The government has raised almost three-fold the per unit gas price for public and private power plants and industrial units. The increase will be two-fold for captive power plants. This new escalation in gas price that follows a previous such hike some six months back is going to take effect from early next month. This fresh government order on gas price hike that has come hard on the heels of a similar one issued for hiking power tariff last week may not be surprising but undoubtedly disconcerting.
During the past few months, the business community had been holding meeting after meeting with the government's energy and mineral resources division so that they might get the assurance of an uninterrupted gas supply to their industrial units. In those meetings, they even expressed their readiness to pay gas tariffs at an enhanced rate of even Tk 25 for each unit. In the same breath, they also stipulated that the gas price should be adjusted in agreement with any fall in gas price in the international market. Evidently, it was part of a desperate bid on the part of the business community to save their industries.
But when the country is witnessing loadshedding for hours even during this winter months with far lower demand for power, one wonders if the power plants of the country, some 50 per cent of them running on gas, are getting the requisite amount of gas to operate their installations at the expected level. This is indeed concerning. In that case, the question naturally arises about the government's ability to fulfil the business community's demand for sustainable gas supply to their industrial units. However, in the said government directive, the gas tariff for the general consumers at the household level has been left unchanged. The same is going to be the case with the fertiliser factories, tea estates and the CNG-run motor vehicles. However, hotels and restaurants will see only a slight increase in their gas tariff, so goes the new government order. So far so good! Even so, the general consumers have other fears. For as a corollary of the new gas price hike, the production cost of power at the country's power plants may see another round of increase.

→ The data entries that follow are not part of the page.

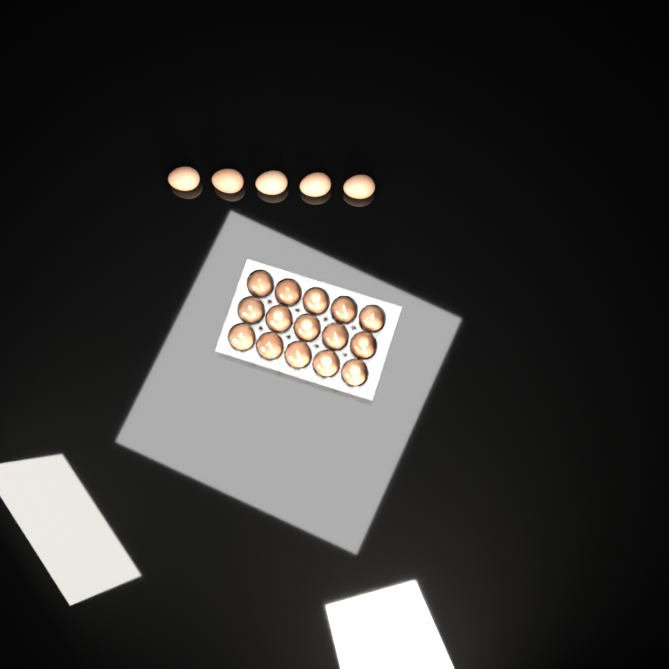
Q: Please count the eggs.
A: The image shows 20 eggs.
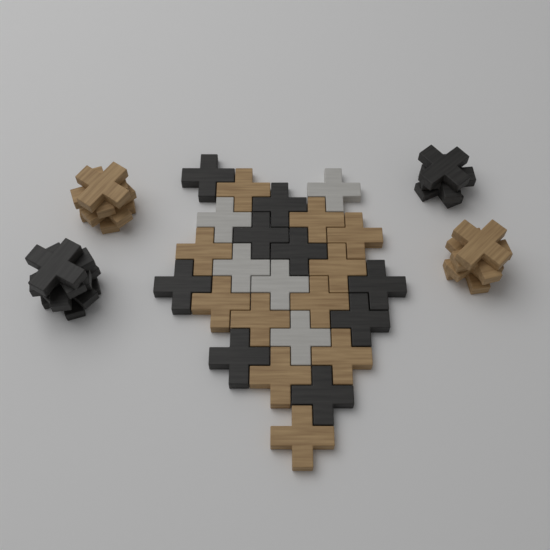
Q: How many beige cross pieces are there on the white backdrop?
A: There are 19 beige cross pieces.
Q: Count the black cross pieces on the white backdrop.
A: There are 17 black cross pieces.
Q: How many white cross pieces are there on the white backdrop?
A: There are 5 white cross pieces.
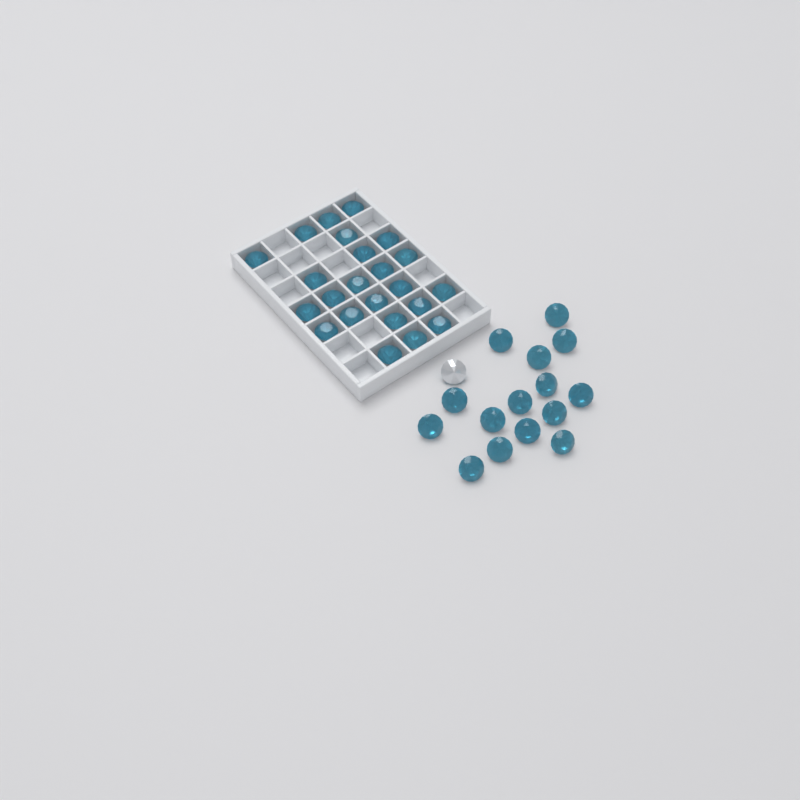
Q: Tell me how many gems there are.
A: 39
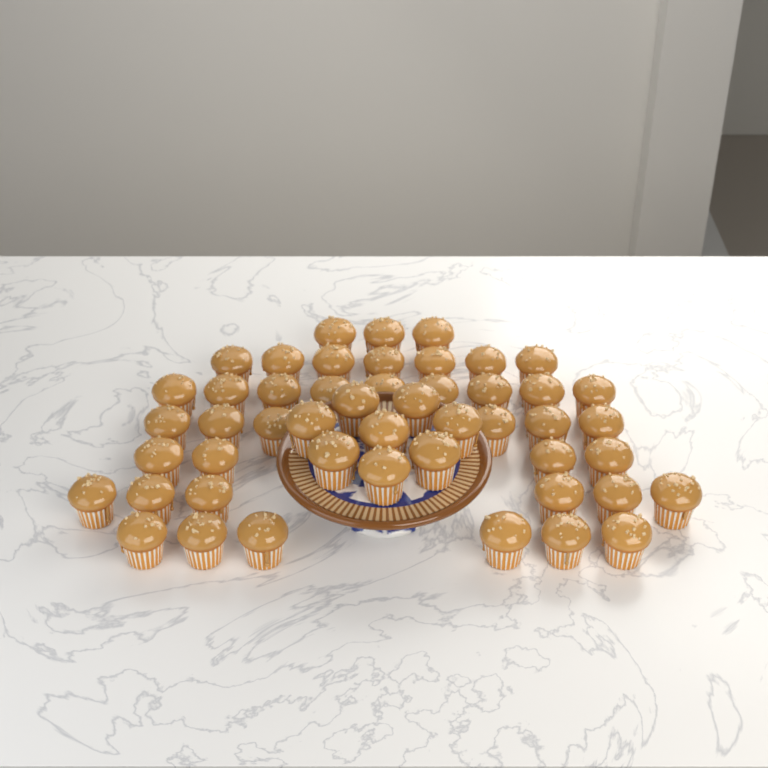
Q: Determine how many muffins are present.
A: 49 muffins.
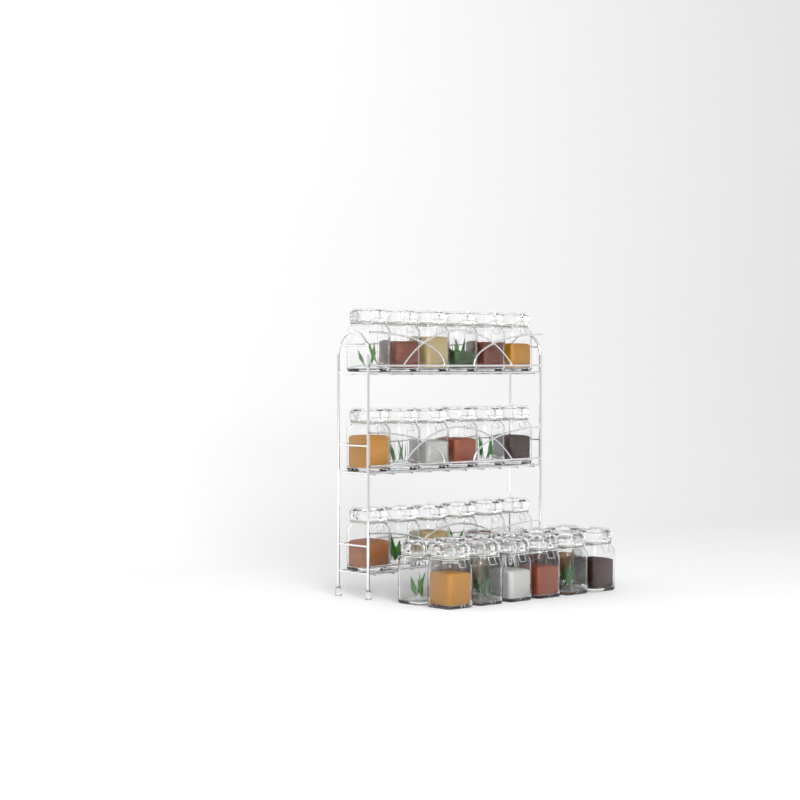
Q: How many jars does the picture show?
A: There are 30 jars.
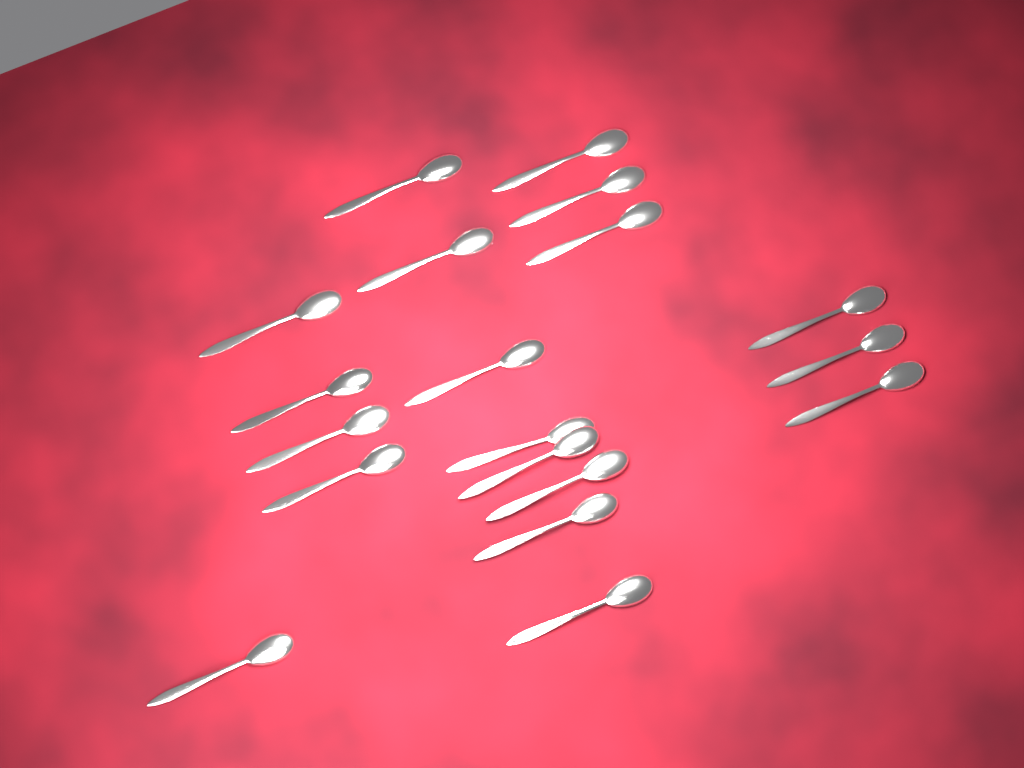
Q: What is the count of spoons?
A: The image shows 19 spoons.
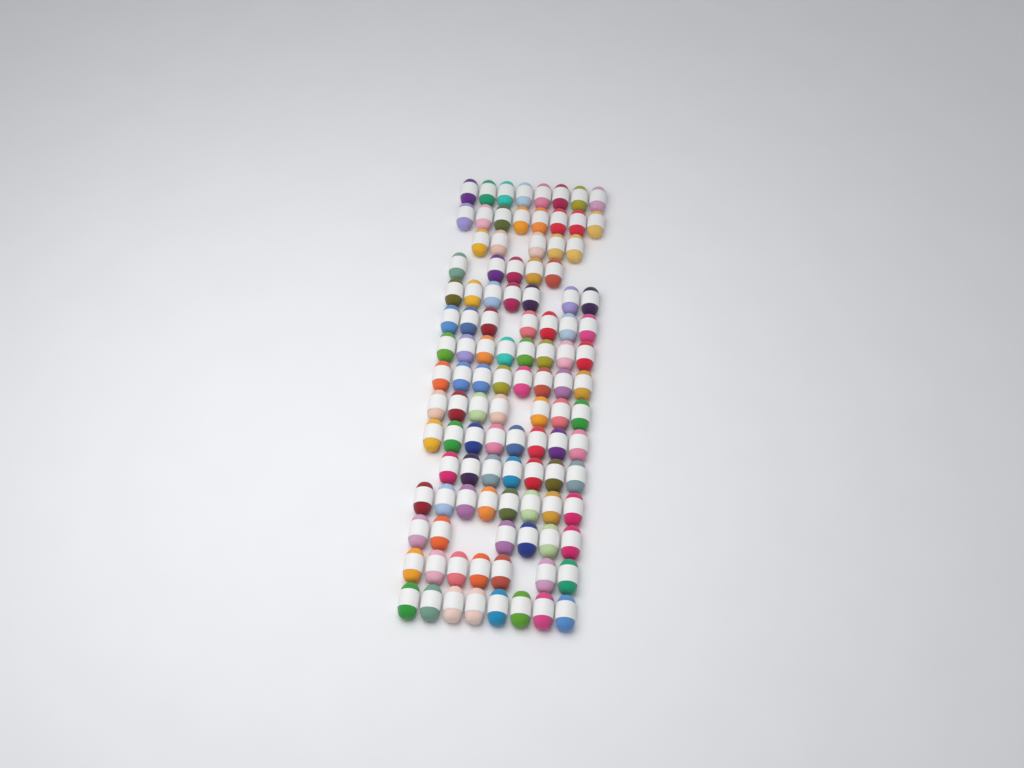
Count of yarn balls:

In this context, reports have it that even after last December's bulk power tariff hike, the government has been counting loss in power sector and is fearing a deficit that would be so big that the government subsidy earmarked for the purpose will not be able to meet. So, it is hard to see how the power tariff, which has already seen a raise last week, might continue to remain stable. And how, in that event, the general power consumers would be able to escape unscathed so far as their monthly power bills go. Likewise, the latest gas price hike will in all probability leave a knock-on effect on the consumer prices through pushing those up by another notch and thereby driving up the cost of living further. Thus the inflation put on a runaway trail is likely to erode competitiveness of the industries. So, considering its many implications that are concerning, the government would do well to rethink its decision on new gas tariff hike before it takes effect from the next month.